┌──

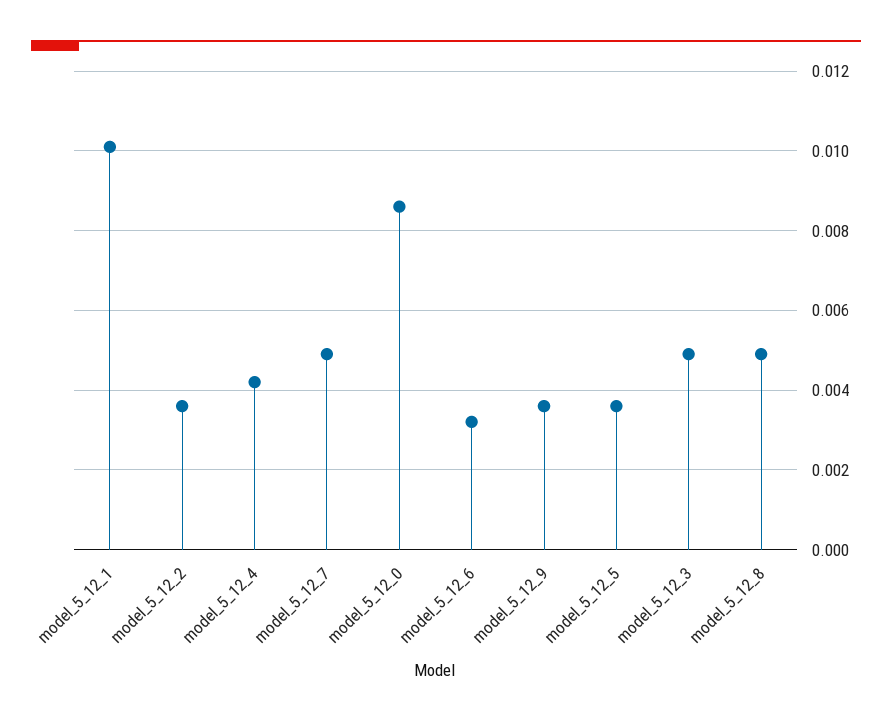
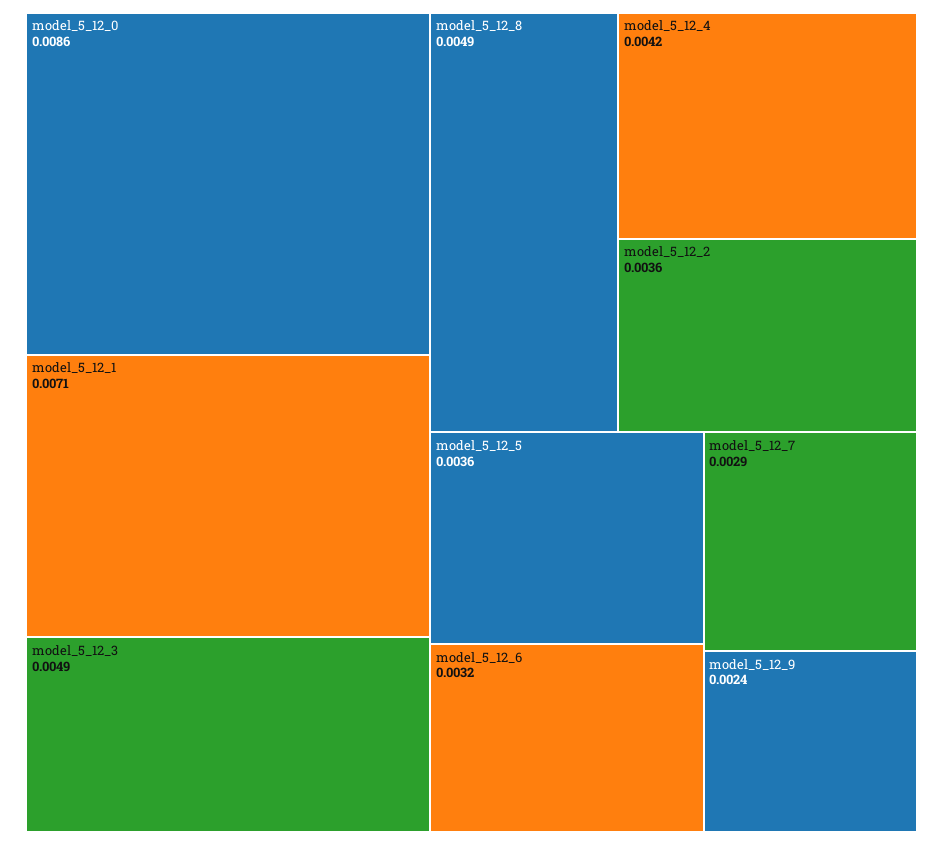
model_5_12_1: 0.01 -> 0.0071
model_5_12_7: 0.005 -> 0.0029
model_5_12_9: 0.0035 -> 0.0024

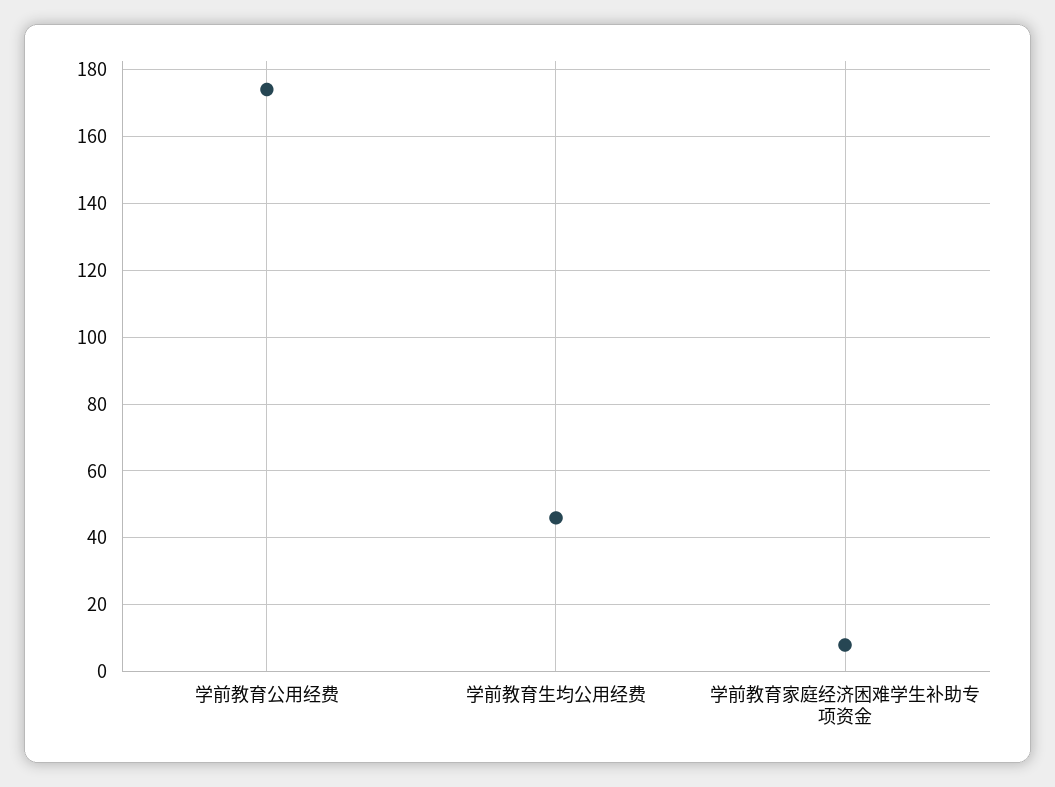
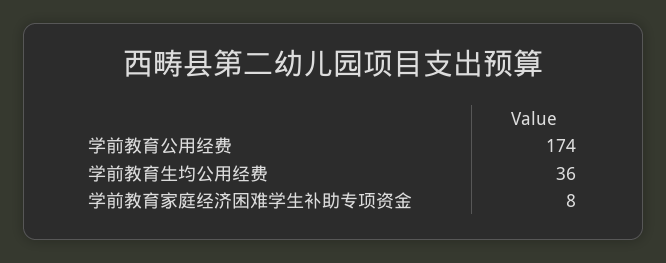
学前教育生均公用经费: 45 -> 36

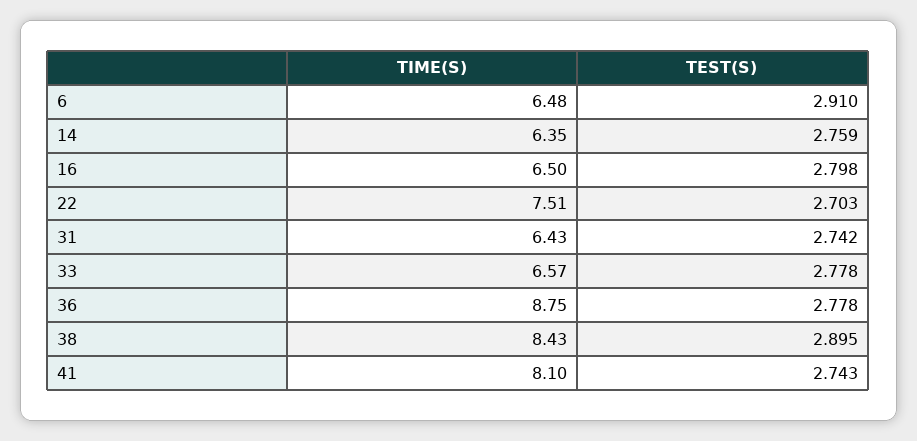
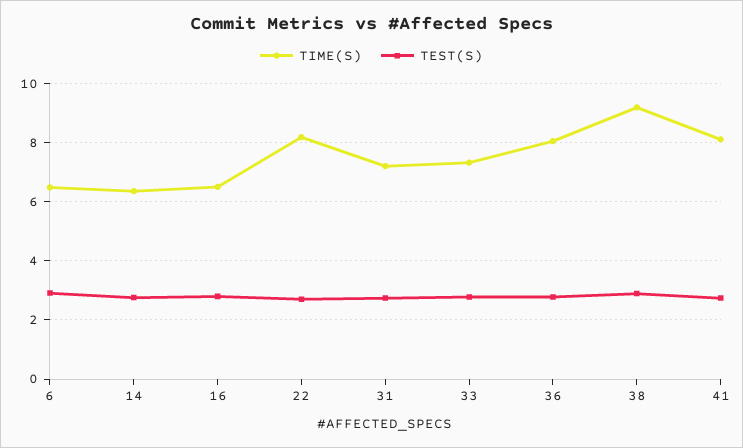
TIME(S), 22: 7.51 -> 8.25
TIME(S), 31: 6.43 -> 7.25
TIME(S), 33: 6.57 -> 7.25
TIME(S), 36: 8.75 -> 8
TIME(S), 38: 8.43 -> 9.25

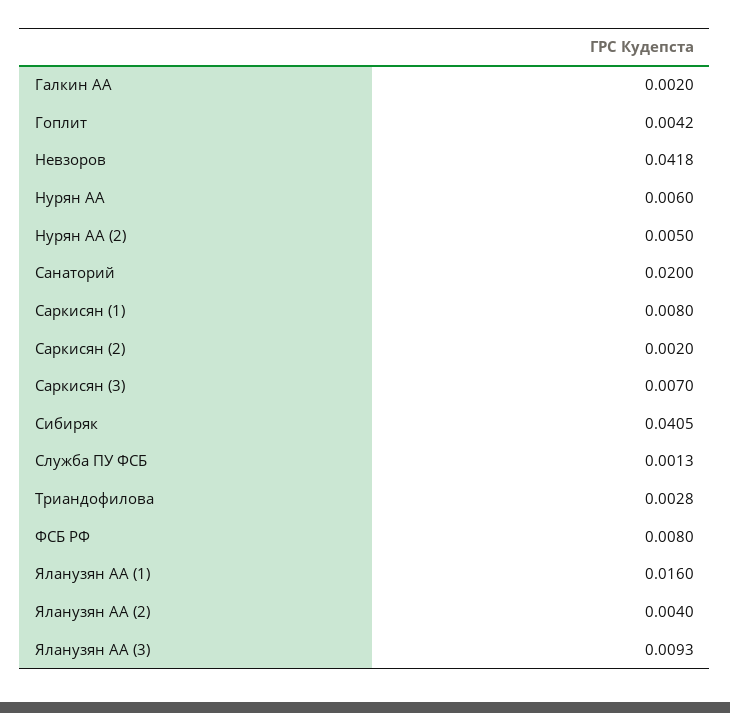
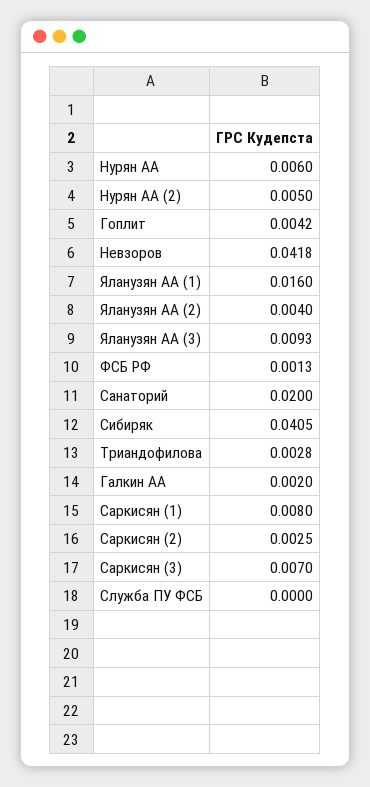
Саркисян (2): 0.002 -> 0.0025
Служба ПУ ФСБ: 0.0013 -> 0
ФСБ РФ: 0.008 -> 0.0013

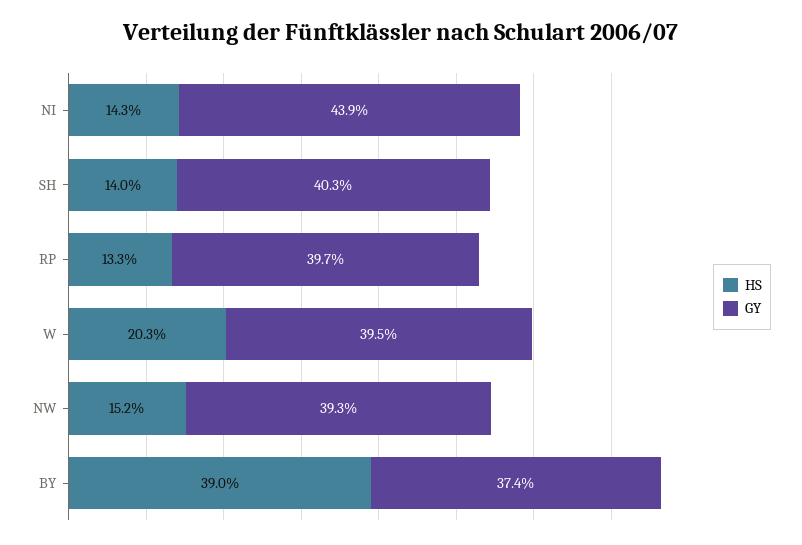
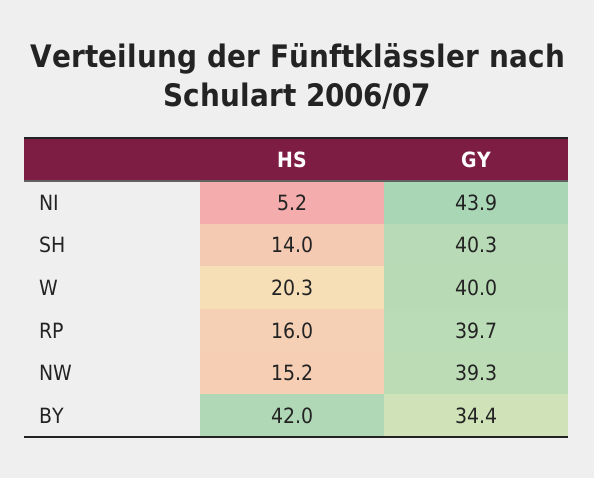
HS, NI: 14.3 -> 5.2
HS, RP: 13.3 -> 16
GY, W: 39.5 -> 40
HS, BY: 39 -> 42
GY, BY: 37.4 -> 34.4

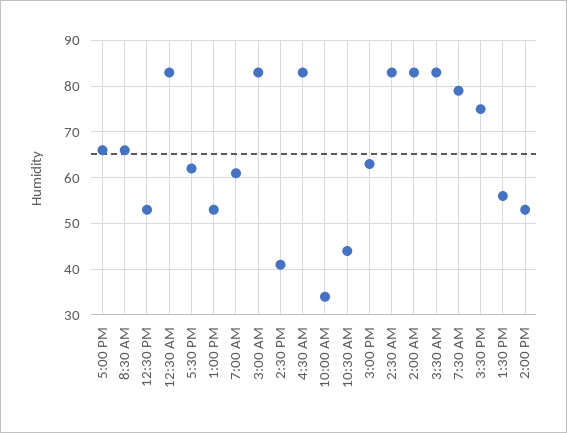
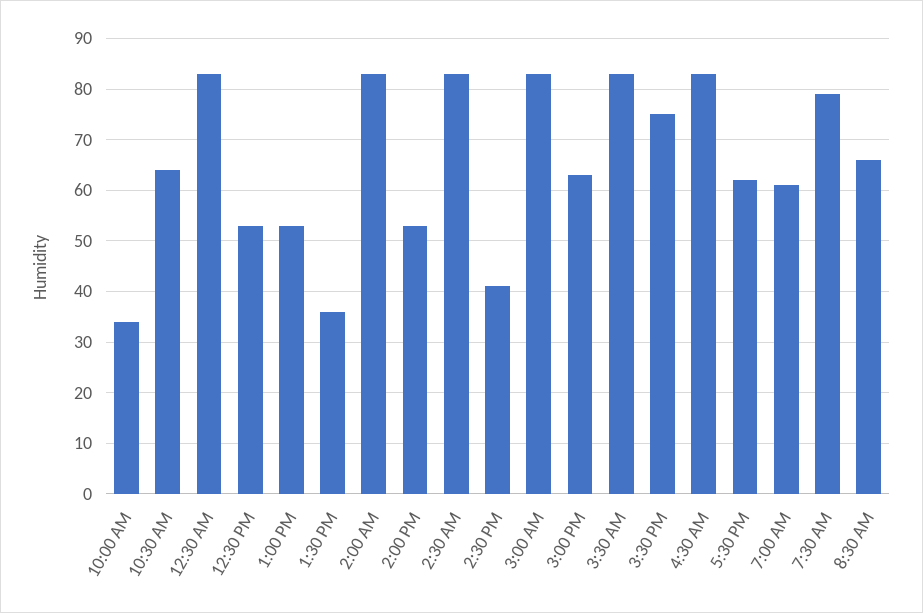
5:00 PM: 65 -> none
10:30 AM: 45 -> 65
1:30 PM: 55 -> 35

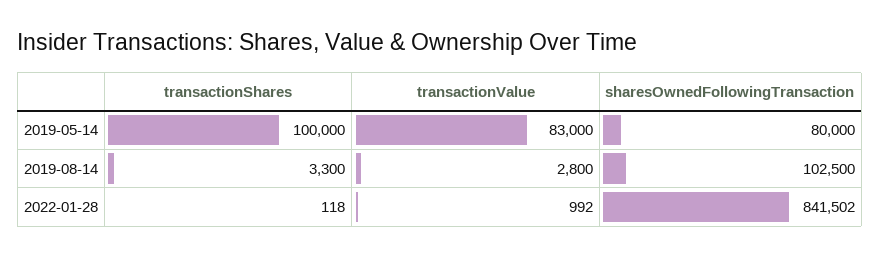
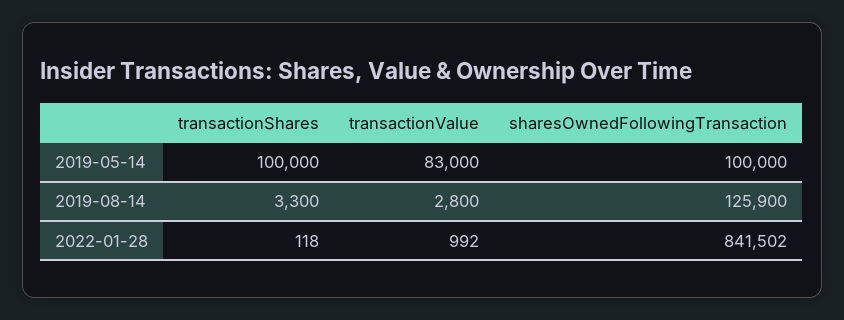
sharesOwnedFollowingTransaction, 2019-05-14: 80000 -> 100000
sharesOwnedFollowingTransaction, 2019-08-14: 102500 -> 125900

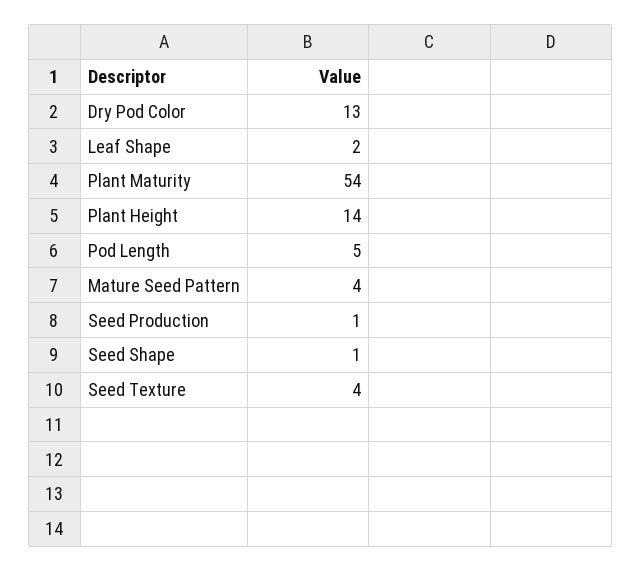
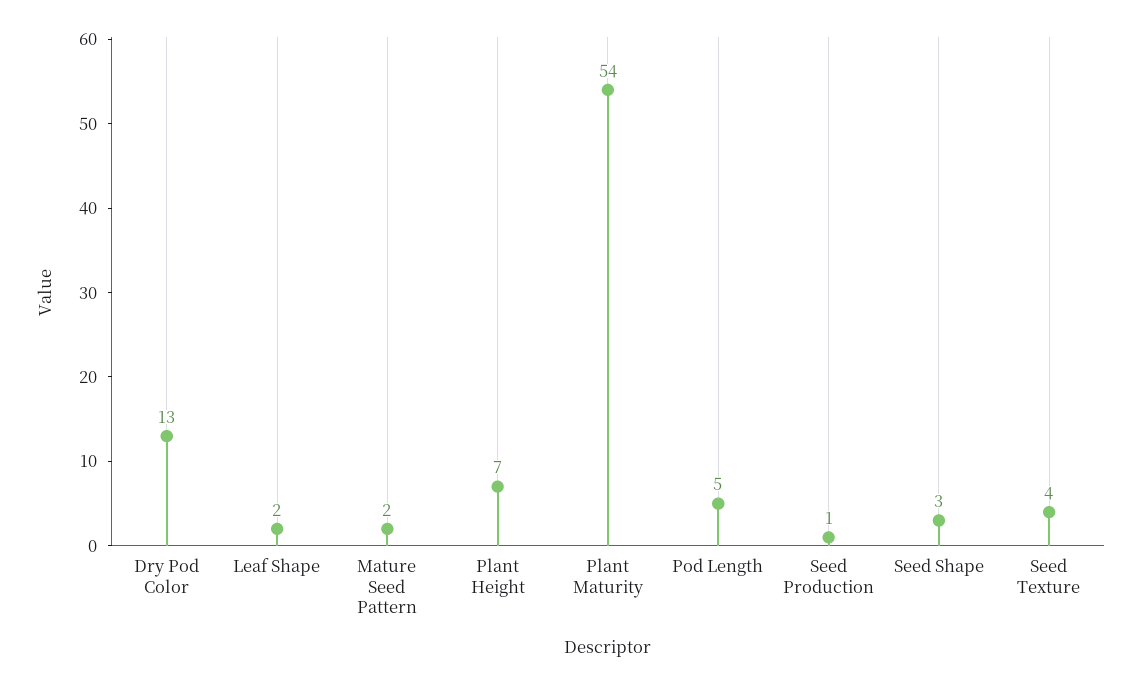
Plant Height: 14 -> 7
Mature Seed Pattern: 4 -> 2
Seed Shape: 1 -> 3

└──

## What to work on:
Return every entry above word for word, leaving pictures out.

## Reply to the task:
model_5_12_1: 0.01 -> 0.0071
model_5_12_7: 0.005 -> 0.0029
model_5_12_9: 0.0035 -> 0.0024

学前教育生均公用经费: 45 -> 36

TIME(S), 22: 7.51 -> 8.25
TIME(S), 31: 6.43 -> 7.25
TIME(S), 33: 6.57 -> 7.25
TIME(S), 36: 8.75 -> 8
TIME(S), 38: 8.43 -> 9.25

Саркисян (2): 0.002 -> 0.0025
Служба ПУ ФСБ: 0.0013 -> 0
ФСБ РФ: 0.008 -> 0.0013

HS, NI: 14.3 -> 5.2
HS, RP: 13.3 -> 16
GY, W: 39.5 -> 40
HS, BY: 39 -> 42
GY, BY: 37.4 -> 34.4

5:00 PM: 65 -> none
10:30 AM: 45 -> 65
1:30 PM: 55 -> 35

sharesOwnedFollowingTransaction, 2019-05-14: 80000 -> 100000
sharesOwnedFollowingTransaction, 2019-08-14: 102500 -> 125900

Plant Height: 14 -> 7
Mature Seed Pattern: 4 -> 2
Seed Shape: 1 -> 3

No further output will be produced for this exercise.